Gesetze im Eilverfahren

Angela Merkel sitzt vor der griechische Flagge, die mit einem roten Verbots-Kreis versehen ist (Grafik: DW)
Merkels Nein zu Finanzhilfen ist aufgeweichtBild: DW/AP

Nach Angaben von Finanzstaatssekretär Jörg Assmussen einigten sich die Länder, die den Euro als Zahlungsmittel haben, darauf, Griechenland einen gemeinsamen Kredit mit einem Zinssatz von voraussichtlich rund fünf Prozent zu gewähren. Der Ankauf von griechischen Staatsanleihen wurde verworfen, weil damit keine konkreten Auflagen für die griechische Haushaltspolitik verbunden werden könnten. Noch vor wenigen Wochen hatte Bundeskanzlerin Angela Merkel beim EU-Gipfel in Brüssel die Eiserne Lady gegeben und direkte Finanzhilfen an Griechenland abgelehnt. Jetzt will die Bundesregierung sogar im Eilverfahren Gesetze zur Kreditvergabe an Griechenland durch das Parlament peitschen. Um den Landtagswahlkampf im größten Bundesland Nordrhein-Westfalen nicht negativ zu beeinflussen, solle die Kreditvergabe an Griechenland möglichst nach dem Wahltermin am 09. Mai 2010 erfolgen, heißt es aus CDU-Parteikreisen in Berlin.

Fünf Schritte zum Kredit

Die Rettungsaktion für Griechenland soll in fünf Schritten ablaufen:

1. Griechenland stellt einen förmlichen Antrag auf Finanzhilfen beim Internationalen Währungsfonds und bei der Europäischen Union.
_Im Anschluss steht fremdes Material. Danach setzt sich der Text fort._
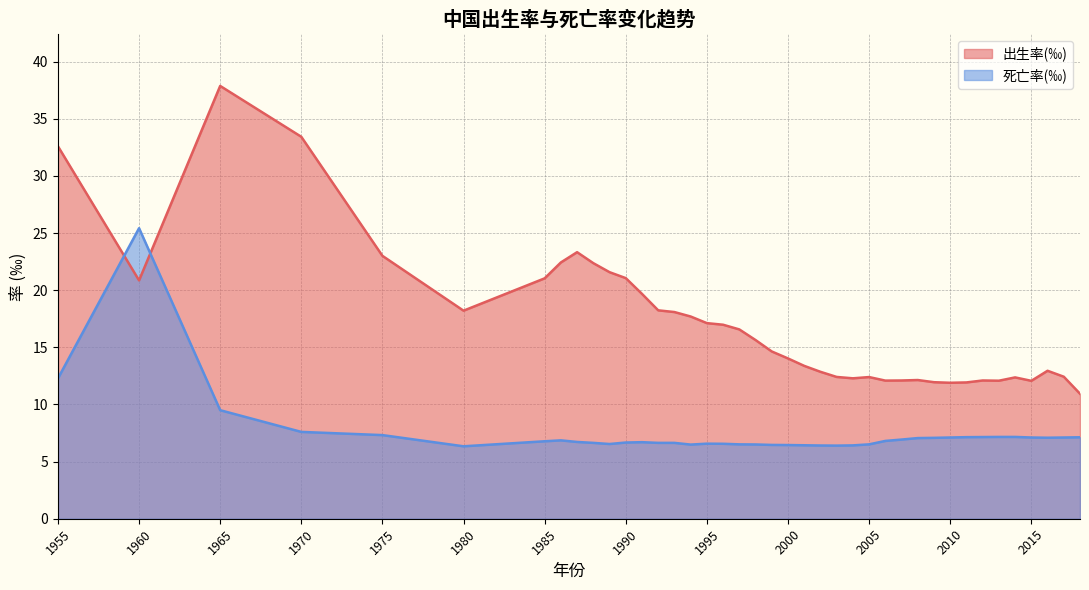

What is the difference between the second highest and second lowest values in the 死亡率(‰) series?

5.9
2. Der IWF, die Europäische Zentralbank und die Europäische Kommission müssen den griechischen Antrag befürworten und somit die drohende Zahlungsunfähigkeit des EU-Mitglieds feststellen.

3. Die 16 Staats- und Regierungschefs der Euro-Länder müssen dem Kredit bei einem Sondergipfel oder per Telefonkonferenz zustimmen. Deutschland hatte sich ein Veto-Recht vorbehalten.

4. Im Eilverfahren müssten Bundestag und Bundesrat zustimmen. Dies würde nur wenige Tage dauern, wenn die Opposition im Bundestag und die Länderkammer mitspielen.

5. Die Auszahlung des deutschen Anteils am europäischen Kredit erfolgt durch die deutsche Staatsbank KfW.

Richter und Zuschauer im Saal des Bundesverfassungsgericht in Karlsruhe (Foto: dpa)
Muss sich am Ende das Bundesverfassungsgericht mit EU-Hilfen beschäftigen?Bild: picture-alliance/dpa

Möglich wäre eine Klage vor dem Bundesverfassungsgericht gegen den Beschluss des Bundestages oder das Vorgehen der Regierung. Viele Experten sehen in den geplanten Hilfsmaßnahmen eine unzulässige Übernahme von Schulden anderer EU-Staaten. Ein solches "bail-out" ist im EU-Vertrag von Lissabon wie schon im Vorgänger-Vertrag von Maastricht ausdrücklich ausgeschlossen. Diese Klausel war vor zwanzig Jahren auf ausdrücklichen Wunsch Deutschlands in den Vertrag aufgenommen worden.